Gunakan Bahasa Pluralis: Toleransi dan Dialog
Perbedaan dalam agama dalam konteks pluralisme tidak juga dapat diselesaikan dalam konteks “saling melengkapi”, karena adanya suatu rumusan iman yang berbeda antar agama menjadi suatu kenyataan yang tidak bisa dipungkiri. Penyelesaian konflik akibat perbedaan agama dapat diselesaikan dengan bentuk dialog dan toleransi. Itulah inti dari pluralisme keberagamaan. Dialog dan toleransi bukanlah bertujuan untuk menyangkal rumusan iman agama lain, tetapi berusaha memahaminya dengan bahasa yang digunakan oleh agama lain. Dialog juga bukan bertujuan untuk menyangkal keimanan dalam agama sendiri, tetapi justru menguatkan dan meneguhkan. Itulah bahasa pluralisme: dialog dan toleransi. Dan toleransi yang sejati adalah memahami dan mengeratkan keluar dan menguatkan dan meneguhkan kedalam.

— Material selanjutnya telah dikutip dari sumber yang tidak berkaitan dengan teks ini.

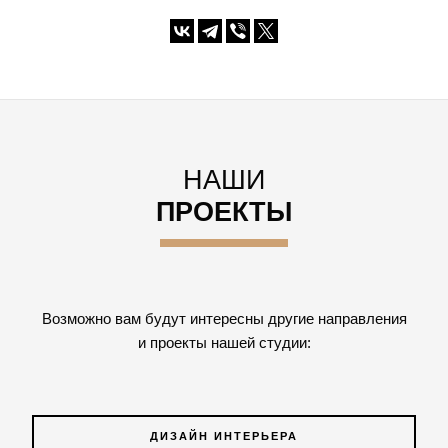
НАШИ
ПРОЕКТЫ
Возможно вам будут интересны другие направления
и проекты нашей студии:
ДИЗАЙН ИНТЕРЬЕРА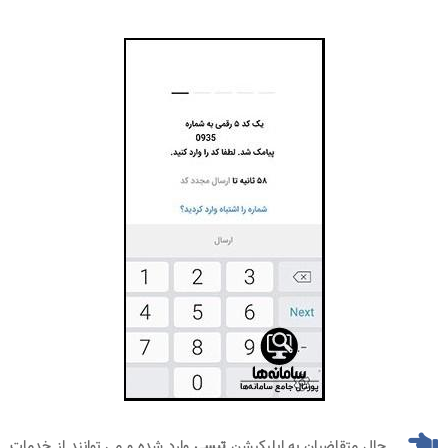
حال متقاضیان به اپلیکیشن
تپسی
وارد شده و می توانند از خدمات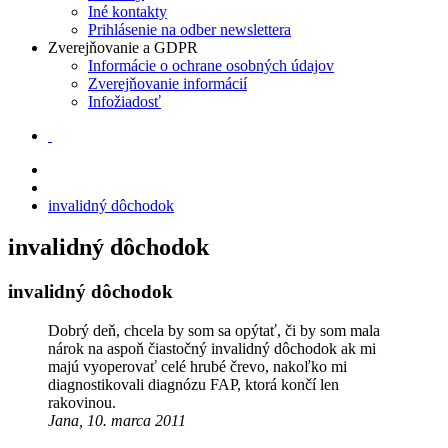
Iné kontakty
Prihlásenie na odber newslettera
Zverejňovanie a GDPR
Informácie o ochrane osobných údajov
Zverejňovanie informácií
Infožiadosť
invalidný dôchodok
invalidný dôchodok
invalidný dôchodok
Dobrý deň, chcela by som sa opýtať, či by som mala
nárok na aspoň čiastočný invalidný dôchodok ak mi
majú vyoperovať celé hrubé črevo, nakoľko mi
diagnostikovali diagnózu FAP, ktorá končí len
rakovinou.
Jana, 10. marca 2011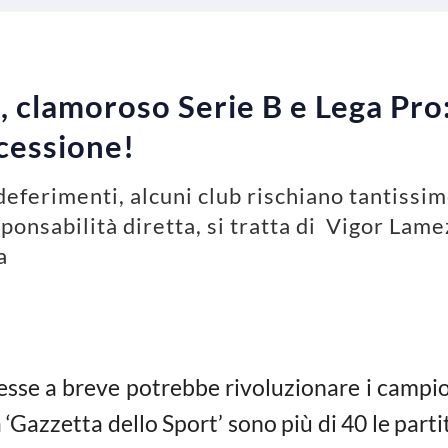
clamoroso Serie B e Lega Pro:
ocessione!
deferimenti, alcuni club rischiano tantissi
nsabilità diretta, si tratta di Vigor Lamez
a
se a breve potrebbe rivoluzionare i campion
‘Gazzetta dello Sport’ sono più di 40 le parti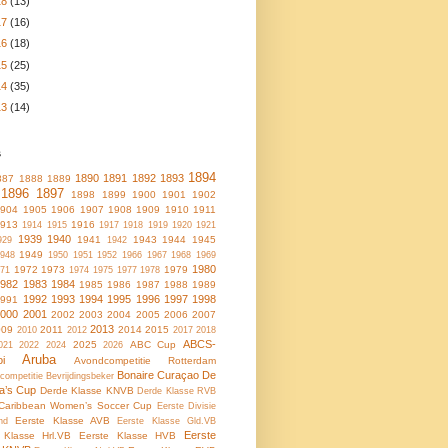
18
(13)
17
(16)
16
(18)
15
(25)
14
(35)
13
(14)
s
1894
1890
1891
1892
1893
887
1888
1889
1896
1897
1898
1899
1900
1901
1902
1904
1905
1906
1907
1908
1909
1910
1911
1913
1916
1914
1915
1917
1918
1919
1920
1921
1939
1940
1941
1943
1944
1945
929
1942
1949
948
1950
1951
1952
1966
1967
1968
1969
1980
1972
1973
1979
71
1974
1975
1977
1978
1982
1983
1984
1985
1986
1987
1988
1989
1992
1993
1994
1995
1996
1997
1998
1991
2000
2001
2002
2003
2004
2005
2006
2007
2013
009
2011
2014
2015
2010
2012
2017
2018
ABCS-
2025
ABC Cup
021
2022
2024
2026
Aruba
oi
Avondcompetitie Rotterdam
Bonaire
Curaçao
De
ncompetitie
Bevrijdingsbeker
a’s Cup
Derde Klasse KNVB
Derde Klasse RVB
Caribbean Women’s Soccer Cup
Eerste Divisie
Eerste Klasse AVB
nd
Eerste Klasse Gld.VB
Eerste
 Klasse Hrl.VB
Eerste Klasse HVB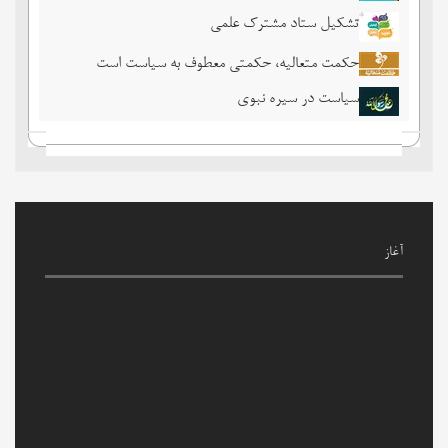
تشکیل ستاد مشترک علمی
حکمت متعالیه، حکمتی معطوف به سیاست است
سیاست در سیره نبوی
آغاز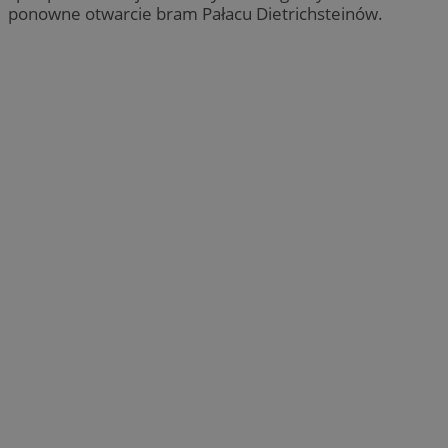
ponowne otwarcie bram Pałacu Dietrichsteinów.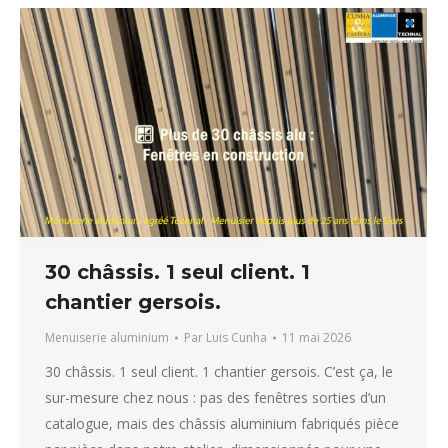
30 châssis. 1 seul client. 1
chantier gersois.
Menuiserie aluminium
Par
Luis Cunha
11 mai 2026
30 châssis. 1 seul client. 1 chantier gersois. C’est ça, le
sur-mesure chez nous : pas des fenêtres sorties d’un
catalogue, mais des châssis aluminium fabriqués pièce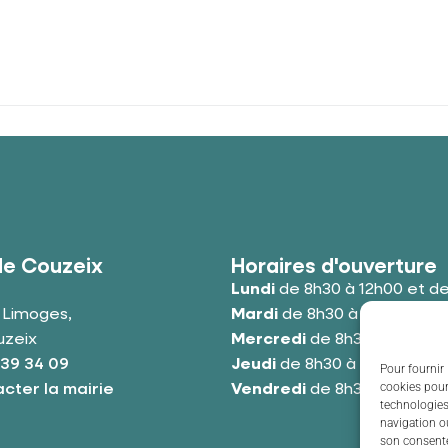
de Couzeix
Horaires d'ouverture
Lundi
de 8h30 à 12h00 et de
e Limoges,
Mardi
de 8h30 à 12h00 et de
uzeix
Mercredi
de 8h30 à 12h00 e
 39 34 09
Jeudi
de 8h30 à 12h00 et de
Pour fournir 
cookies pour
cter la mairie
Vendredi
de 8h30 à 12h00 e
technologies
navigation ou
son consente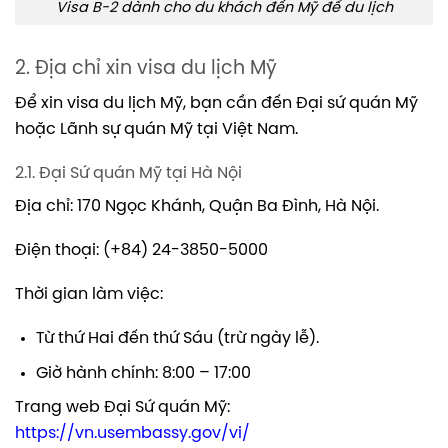
Visa B-2 dành cho du khách đến Mỹ để du lịch
2. Địa chỉ xin visa du lịch Mỹ
Để xin visa du lịch Mỹ, bạn cần đến Đại sứ quán Mỹ
hoặc Lãnh sự quán Mỹ tại Việt Nam.
2.1. Đại Sứ quán Mỹ tại Hà Nội
Địa chỉ: 170 Ngọc Khánh, Quận Ba Đình, Hà Nội.
Điện thoại: (+84) 24-3850-5000
Thời gian làm việc:
Từ thứ Hai đến thứ Sáu (trừ ngày lễ).
Giờ hành chính: 8:00 – 17:00
Trang web Đại Sứ quán Mỹ:
https://vn.usembassy.gov/vi/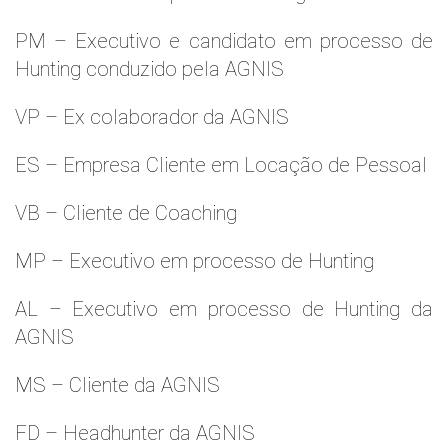
PM – Executivo e candidato em processo de
Hunting conduzido pela AGNIS
VP – Ex colaborador da AGNIS
ES – Empresa Cliente em Locação de Pessoal
VB – Cliente de Coaching
MP – Executivo em processo de Hunting
AL – Executivo em processo de Hunting da
AGNIS
MS – Cliente da AGNIS
FD – Headhunter da AGNIS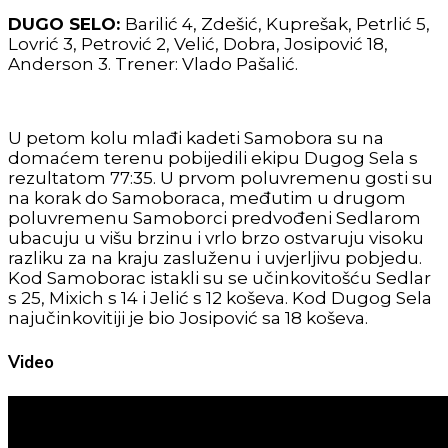
DUGO SELO:
Barilić 4, Zdešić, Kuprešak, Petrlić 5,
Lovrić 3, Petrović 2, Velić, Dobra, Josipović 18,
Anderson 3. Trener: Vlado Pašalić.
U petom kolu mlađi kadeti Samobora su na
domaćem terenu pobijedili ekipu Dugog Sela s
rezultatom 77:35. U prvom poluvremenu gosti su
na korak do Samoboraca, međutim u drugom
poluvremenu Samoborci predvođeni Sedlarom
ubacuju u višu brzinu i vrlo brzo ostvaruju visoku
razliku za na kraju zasluženu i uvjerljivu pobjedu.
Kod Samoborac istakli su se učinkovitošću Sedlar
s 25, Mixich s 14 i Jelić s 12 koševa. Kod Dugog Sela
najučinkovitiji je bio Josipović sa 18 koševa.
Video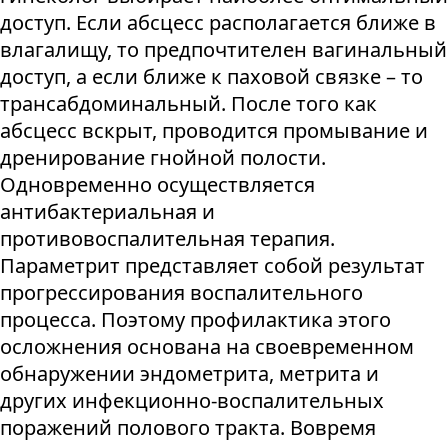
доступ. Если абсцесс располагается ближе в
влагалищу, то предпочтителен вагинальный
доступ, а если ближе к паховой связке – то
трансабдоминальный. После того как
абсцесс вскрыт, проводится промывание и
дренирование гнойной полости.
Одновременно осуществляется
антибактериальная и
противовоспалительная терапия.
Параметрит представляет собой результат
прогрессирования воспалительного
процесса. Поэтому профилактика этого
осложнения основана на своевременном
обнаружении эндометрита, метрита и
других инфекционно-воспалительных
поражений полового тракта. Вовремя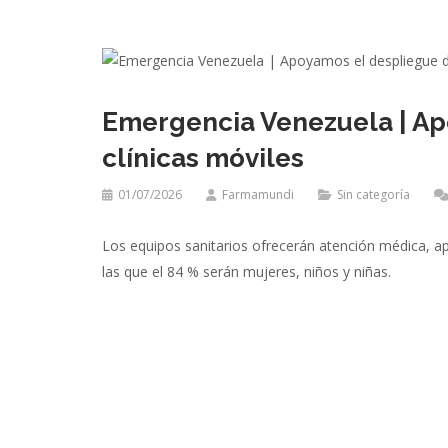
Emergencia Venezuela | Ap
clínicas móviles
01/07/2026
Farmamundi
Sin categoría
Los equipos sanitarios ofrecerán atención médica, ap
las que el 84 % serán mujeres, niños y niñas.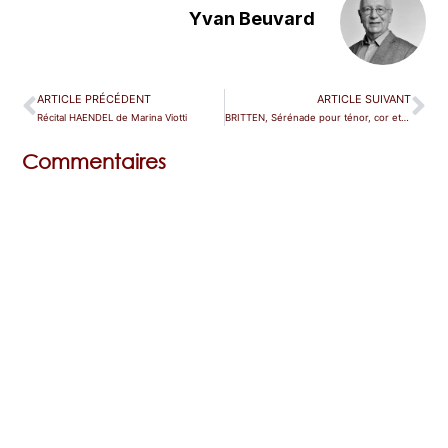
Yvan Beuvard
ARTICLE PRÉCÉDENT
ARTICLE SUIVANT
Récital HAENDEL de Marina Viotti
BRITTEN, Sérénade pour ténor, cor et cordes – Colmar
Commentaires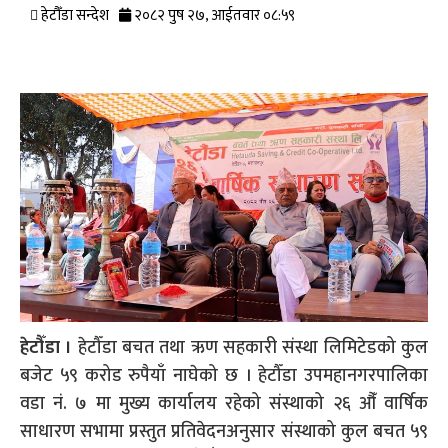
हेटौँडा सन्देश
२०८२ पुष २७, आईतवार ०८:५९
हेटौँडा ।
हेटौँडा बचत तथा ऋण सहकारी संस्था लिमिटेडको कुल
बजेट ५९ करोड रुपैयाँ नाघेको छ । हेटौँडा उपमहानगरपालिका
वडा नं. ७ मा मुख्य कार्यालय रहेको संस्थाको २६ औँ वार्षिक
साधारण सभामा प्रस्तुत प्रतिवेदनअनुसार संस्थाको कुल बचत ५९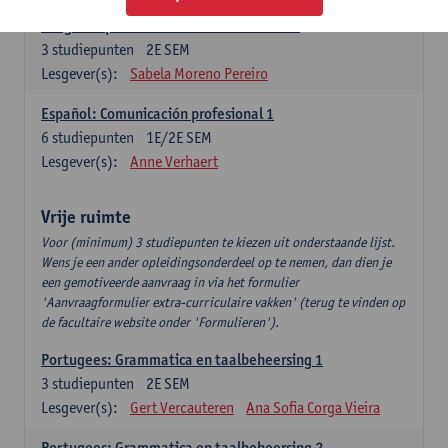
Lengua española: Destrezas intermedias
3
studiepunten
2E SEM
Lesgever(s):
Sabela Moreno Pereiro
Español: Comunicación profesional 1
6
studiepunten
1E/2E SEM
Lesgever(s):
Anne Verhaert
Vrije ruimte
Voor (minimum) 3 studiepunten te kiezen uit onderstaande lijst.
Wens je een ander opleidingsonderdeel op te nemen, dan dien je
een gemotiveerde aanvraag in via het formulier
'Aanvraagformulier extra-curriculaire vakken' (terug te vinden op
de facultaire website onder 'Formulieren').
Portugees: Grammatica en taalbeheersing 1
3
studiepunten
2E SEM
Lesgever(s):
Gert Vercauteren
Ana Sofia Corga Vieira
Portugees: Grammatica en taalbeheersing 2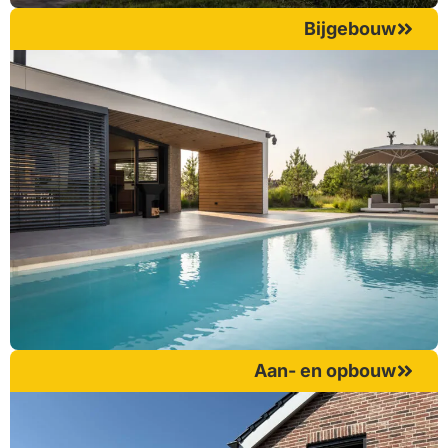
Bijgebouw
Aan- en opbouw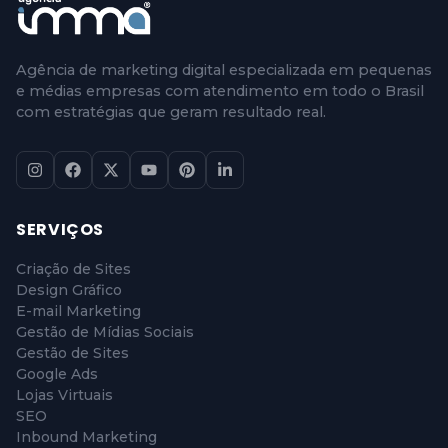
Agência de marketing digital especializada em pequenas
e médias empresas com atendimento em todo o Brasil
com estratégias que geram resultado real.
SERVIÇOS
Criação de Sites
Design Gráfico
E-mail Marketing
Gestão de Mídias Sociais
Gestão de Sites
Google Ads
Lojas Virtuais
SEO
Inbound Marketing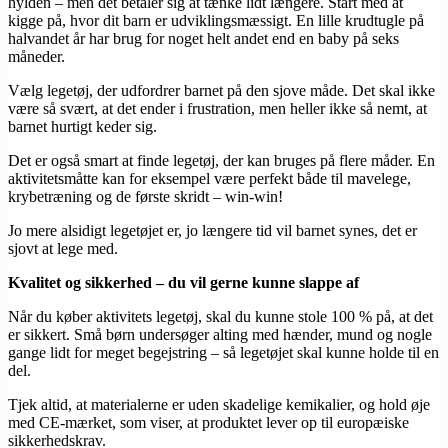
hylden – men det betaler sig at tænke lidt længere. Start med at
kigge på, hvor dit barn er udviklingsmæssigt. En lille krudtugle på
halvandet år har brug for noget helt andet end en baby på seks
måneder.
Vælg legetøj, der udfordrer barnet på den sjove måde. Det skal ikke
være så svært, at det ender i frustration, men heller ikke så nemt, at
barnet hurtigt keder sig.
Det er også smart at finde legetøj, der kan bruges på flere måder. En
aktivitetsmåtte kan for eksempel være perfekt både til mavelege,
krybetræning og de første skridt – win-win!
Jo mere alsidigt legetøjet er, jo længere tid vil barnet synes, det er
sjovt at lege med.
Kvalitet og sikkerhed – du vil gerne kunne slappe af
Når du køber aktivitets legetøj, skal du kunne stole 100 % på, at det
er sikkert. Små børn undersøger alting med hænder, mund og nogle
gange lidt for meget begejstring – så legetøjet skal kunne holde til en
del.
Tjek altid, at materialerne er uden skadelige kemikalier, og hold øje
med CE-mærket, som viser, at produktet lever op til europæiske
sikkerhedskrav.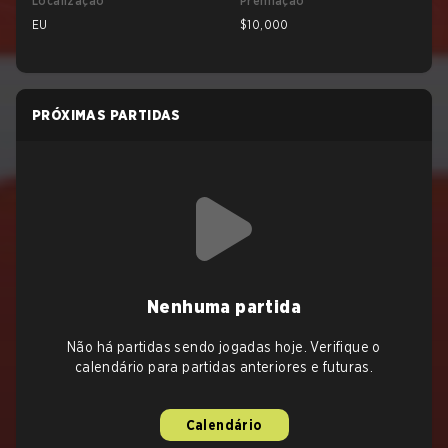
Localização
Premiação
EU
$10,000
PRÓXIMAS PARTIDAS
Nenhuma partida
Não há partidas sendo jogadas hoje. Verifique o
calendário para partidas anteriores e futuras.
Calendário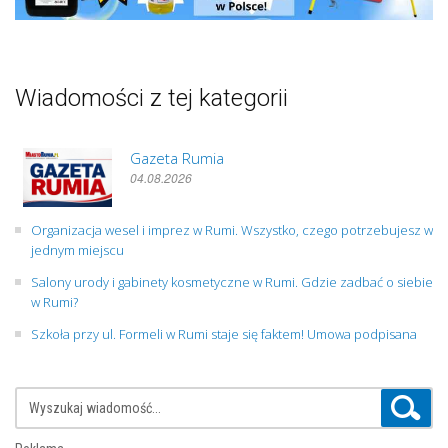
Wiadomości z tej kategorii
Gazeta Rumia
04.08.2026
Organizacja wesel i imprez w Rumi. Wszystko, czego potrzebujesz w
jednym miejscu
Salony urody i gabinety kosmetyczne w Rumi. Gdzie zadbać o siebie
w Rumi?
Szkoła przy ul. Formeli w Rumi staje się faktem! Umowa podpisana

Jika berkehendak, niscaya Tuhan menjadikan manusia satu umat. Namun Tuhan tidak menghendaki kehidupan “satu warna”. Akhirnya, Tuhan Yang Esa, Bapak yang satu (Adam), Ibu yang satu (Hawa) dan agama yang satu (kepasrahan) telah menjadikan banyak warna dengan semua perbedaan yang ada. Karena keberagaman itu menjadi sebuah kenikmatan dalam kehidupan.